Jardin Éducatif wraps up summer activities

Caleb Nickerson
caleb@theequity.ca
Students from the Jardin Éducatif program in Litchfield pose with Pontiac MP Will Amos and Director Martin Riopel (left and second from left). The program offers activities and practical agricultural knowledge for local at-risk youth throughout the summer.
Jardin Éducatif students Brooke Black and Scott Laporte were slinging vegetables to the visitors that turned up for the wrap up barbeque on Tuesday afternoon.

CALEB NICKERSON
LITCHFIELD Aug. 7, 2018
Dozens of locals turned up to the Jardin Éducatif in Litchfield on Aug. 7 for a barbeque fundraiser with toppings fresh from the garden.
Director Martin Riopel explained that each year the group holds the event as a wrap-up of their summer program and to raise money for their end of the year trip to Montreal.
Riopel said that they had 23 youth in the seven-week program this year, turning up to the property next to Hwy. 148 just outside Campbell’s Bay.
The program is intended for at-risk youth in the region as a productive way to pass the summer months.
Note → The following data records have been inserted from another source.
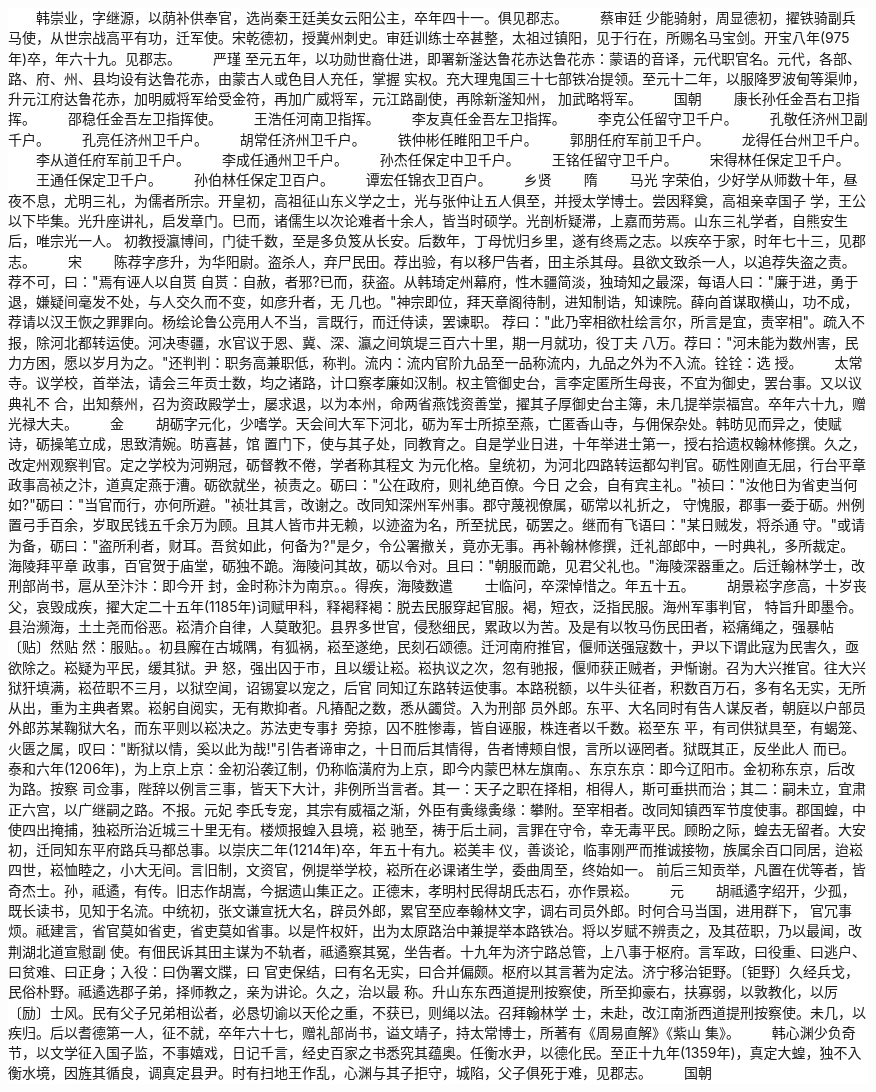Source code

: 　　韩崇业，字继源，以荫补供奉官，选尚秦王廷美女云阳公主，卒年四十一。俱见郡志。 
　　蔡审廷 少能骑射，周显德初，擢铁骑副兵马使，从世宗战高平有功，迁军使。宋乾德初，授冀州刺史。审廷训练士卒甚整，太祖过镇阳，见于行在，所赐名马宝剑。开宝八年(975年)卒，年六十九。见郡志。 
　　严瑾 至元五年，以功勋世裔仕进，即署新滏达鲁花赤达鲁花赤：蒙语的音译，元代职官名。元代，各部、路、府、州、县均设有达鲁花赤，由蒙古人或色目人充任，掌握 实权。充大理鬼国三十七部铁冶提领。至元十二年，以服降罗波甸等渠帅，升元江府达鲁花赤，加明威将军给受金符，再加广威将军，元江路副使，再除新滏知州， 加武略将军。 
　　国朝 
　　康长孙任金吾右卫指挥。 
　　邵稳任金吾左卫指挥使。 
　　王浩任河南卫指挥。 
　　李友真任金吾左卫指挥。 
　　李克公任留守卫千户。 
　　孔敬任济州卫副千户。 
　　孔亮任济州卫千户。 
　　胡常任济州卫千户。 
　　铁仲彬任睢阳卫千户。 
　　郭朋任府军前卫千户。 
　　龙得任台州卫千户。 
　　李从道任府军前卫千户。 
　　李成任通州卫千户。 
　　孙杰任保定中卫千户。 
　　王铭任留守卫千户。 
　　宋得林任保定卫千户。 
　　王通任保定卫千户。 
　　孙伯林任保定卫百户。 
　　谭宏任锦衣卫百户。 
　　乡贤 
　　隋 
　　马光 字荣伯，少好学从师数十年，昼夜不息，尤明三礼，为儒者所宗。开皇初，高祖征山东义学之士，光与张仲让五人俱至，并授太学博士。尝因释奠，高祖亲幸国子 学，王公以下毕集。光升座讲礼，启发章门。巳而，诸儒生以次论难者十余人，皆当时硕学。光剖析疑滞，上嘉而劳焉。山东三礼学者，自熊安生后，唯宗光一人。 初教授瀛博间，门徒千数，至是多负笈从长安。后数年，丁母忧归乡里，遂有终焉之志。以疾卒于家，时年七十三，见郡志。 
　　宋 
　　陈荐字彦升，为华阳尉。盗杀人，弃尸民田。荐出验，有以移尸告者，田主杀其母。县欲文致杀一人，以追荐失盗之责。荐不可，曰："焉有诬人以自贳 自贳：自赦，者邪?已而，获盗。从韩琦定州幕府，性木疆简淡，独琦知之最深，每语人曰："廉于进，勇于退，嫌疑间毫发不处，与人交久而不变，如彦升者，无 几也。"神宗即位，拜天章阁待制，进知制诰，知谏院。薛向首谋取横山，功不成，荐请以汉王恢之罪罪向。杨绘论鲁公亮用人不当，言既行，而迁侍读，罢谏职。 荐曰："此乃宰相欲杜绘言尔，所言是宜，责宰相"。疏入不报，除河北都转运使。河决枣疆，水官议于恩、冀、深、瀛之间筑堤三百六十里，期一月就功，役丁夫 八万。荐曰："河未能为数州害，民力方困，愿以岁月为之。"还判判：职务高兼职低，称判。流内：流内官阶九品至一品称流内，九品之外为不入流。铨铨：选 授。 
　　太常寺。议学校，首举法，请会三年贡士数，均之诸路，计口察孝廉如汉制。权主管御史台，言李定匿所生母丧，不宜为御史，罢台事。又以议典礼不 合，出知蔡州，召为资政殿学士，屡求退，以为本州，命两省燕饯资善堂，擢其子厚御史台主簿，未几提举崇福宫。卒年六十九，赠光禄大夫。 
　　金 
　　胡砺字元化，少嗜学。天会间大军下河北，砺为军士所掠至燕，亡匿香山寺，与佣保杂处。韩昉见而异之，使赋诗，砺操笔立成，思致清婉。昉喜甚，馆 置门下，使与其子处，同教育之。自是学业日进，十年举进士第一，授右拾遗权翰林修撰。久之，改定州观察判官。定之学校为河朔冠，砺督教不倦，学者称其程文 为元化格。皇统初，为河北四路转运都勾判官。砺性刚直无屈，行台平章政事高祯之汴，道真定燕于漕。砺欲就坐，祯责之。砺曰："公在政府，则礼绝百僚。今日 之会，自有宾主礼。"祯曰："汝他日为省吏当何如?"砺曰："当官而行，亦何所避。"祯壮其言，改谢之。改同知深州军州事。郡守蔑视僚属，砺常以礼折之， 守愧服，郡事一委于砺。州例置弓手百余，岁取民钱五千余万为顾。且其人皆市井无赖，以迹盗为名，所至扰民，砺罢之。继而有飞语曰："某日贼发，将杀通 守。"或请为备，砺曰："盗所利者，财耳。吾贫如此，何备为?"是夕，令公署撤关，竟亦无事。再补翰林修撰，迁礼部郎中，一时典礼，多所裁定。海陵拜平章 政事，百官贺于庙堂，砺独不跪。海陵问其故，砺以令对。且曰："朝服而跪，见君父礼也。"海陵深器重之。后迁翰林学士，改刑部尚书，扈从至汴汴：即今开 封，金时称汴为南京。。得疾，海陵数遣 
　　士临问，卒深悼惜之。年五十五。 
　　胡景崧字彦高，十岁丧父，哀毁成疾，擢大定二十五年(1185年)词赋甲科，释褐释褐：脱去民服穿起官服。褐，短衣，泛指民服。海州军事判官， 特旨升即墨令。县治濒海，土土尧而俗恶。崧清介自律，人莫敢犯。县界多世官，侵愁细民，累政以为苦。及是有以牧马伤民田者，崧痛绳之，强暴帖〔贴〕然贴 然：服贴。。初县廨在古城隅，有狐祸，崧至遂绝，民刻石颂德。迁河南府推官，偃师送强寇数十，尹以下谓此寇为民害久，亟欲除之。崧疑为平民，缓其狱。尹 怒，强出囚于市，且以缓让崧。崧执议之次，忽有驰报，偃师获正贼者，尹惭谢。召为大兴推官。往大兴狱犴填满，崧莅职不三月，以狱空闻，诏锡宴以宠之，后官 同知辽东路转运使事。本路税额，以牛头征者，积数百万石，多有名无实，无所从出，重为主典者累。崧躬自阅实，无有欺抑者。凡摏配之数，悉从蠲贷。入为刑部 员外郎。东平、大名同时有告人谋反者，朝庭以户部员外郎苏某鞠狱大名，而东平则以崧决之。苏法吏专事扌旁掠，囚不胜惨毒，皆自诬服，株连者以千数。崧至东 平，有司供狱具至，有蝎笼、火匮之属，叹曰："断狱以情，奚以此为哉!"引告者谛审之，十日而后其情得，告者博颊自恨，言所以诬罔者。狱既其正，反坐此人 而已。泰和六年(1206年)，为上京上京：金初沿袭辽制，仍称临潢府为上京，即今内蒙巴林左旗南。、东京东京：即今辽阳市。金初称东京，后改为路。按察 司佥事，陛辞以例言三事，皆天下大计，非例所当言者。其一：天子之职在择相，相得人，斯可垂拱而治；其二：嗣未立，宜肃正六宫，以广继嗣之路。不报。元妃 李氏专宠，其宗有威福之渐，外臣有夤缘夤缘：攀附。至宰相者。改同知镇西军节度使事。郡国蝗，中使四出掩捕，独崧所治近城三十里无有。楼烦报蝗入县境，崧 驰至，祷于后土祠，言罪在守令，幸无毒平民。顾盼之际，蝗去无留者。大安初，迁同知东平府路兵马都总事。以崇庆二年(1214年)卒，年五十有九。崧美丰 仪，善谈论，临事刚严而推诚接物，族属余百口同居，迨崧四世，崧恤睦之，小大无间。言旧制，文资官，例提举学校，崧所在必课诸生学，委曲周至，终始如一。 前后三知贡举，凡置在优等者，皆奇杰士。孙，祗遹，有传。旧志作胡嵩，今据遗山集正之。正德末，孝明村民得胡氏志石，亦作景崧。 
　　元 
　　胡祗遹字绍开，少孤，既长读书，见知于名流。中统初，张文谦宣抚大名，辟员外郎，累官至应奉翰林文字，调右司员外郎。时何合马当国，进用群下， 官冗事烦。祗建言，省官莫如省吏，省吏莫如省事。以是忤权奸，出为太原路治中兼提举本路铁冶。将以岁赋不辨责之，及其莅职，乃以最闻，改荆湖北道宣慰副 使。有佃民诉其田主谋为不轨者，祗遹察其冤，坐告者。十九年为济宁路总管，上八事于枢府。言军政，曰役重、曰逃户、曰贫难、曰正身；入役：曰伪署文牒，曰 官吏保结，曰有名无实，曰合并偏颇。枢府以其言著为定法。济宁移治钜野。〔钜野〕久经兵戈，民俗朴野。祗遹选郡子弟，择师教之，亲为讲论。久之，治以最 称。升山东东西道提刑按察使，所至抑豪右，扶寡弱，以敦教化，以厉〔励〕士风。民有父子兄弟相讼者，必恳切谕以天伦之重，不获已，则绳以法。召拜翰林学 士，未赴，改江南浙西道提刑按察使。未几，以疾归。后以耆德第一人，征不就，卒年六十七，赠礼部尚书，谥文靖子，持太常博士，所著有《周易直解》《紫山 集》。 
　　韩心渊少负奇节，以文学征入国子监，不事嬉戏，日记千言，经史百家之书悉究其蕴奥。任衡水尹，以德化民。至正十九年(1359年)，真定大蝗，独不入衡水境，因旌其循良，调真定县尹。时有扫地王作乱，心渊与其子拒守，城陷，父子俱死于难，见郡志。 
　　国朝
Riopel said that during the winter months, he operates an alternative program for a similar demographic of youth.

Students are in the garden for the entire morning, Monday to Wednesday, with different activities and workshops in the afternoons. Each Thursday is a special activity like a field trip.
To close out the summer, they have the barbeque and a longer trip that they look forward to from the start.
The produce that the students tend, pick and package is also sold at a booth on site. The onions and tomatoes that visitors used to top their barbequed meat were grown only metres away in the field.
“It shows them that if you want something, you have to work to get it,” said Riopel, who noted that there are other rules that structure the camp.
Students aren’t allowed to swear, smoke or have cell phones, but receive a small compensation for their labour in the field.
“They do a lot of the weeding,” Riopel said with a laugh. “I think that shows them resilience.”
The garden has all types of produce, from cherry tomatoes and cucumbers to radishes and kale. Riopel said the beans are just now ready to pick and are already flying off the shelves.
“Everybody wants them,” he said.
Next year will be the program’s 30th anniversary and Riopel said that they would put together something special for the occasion.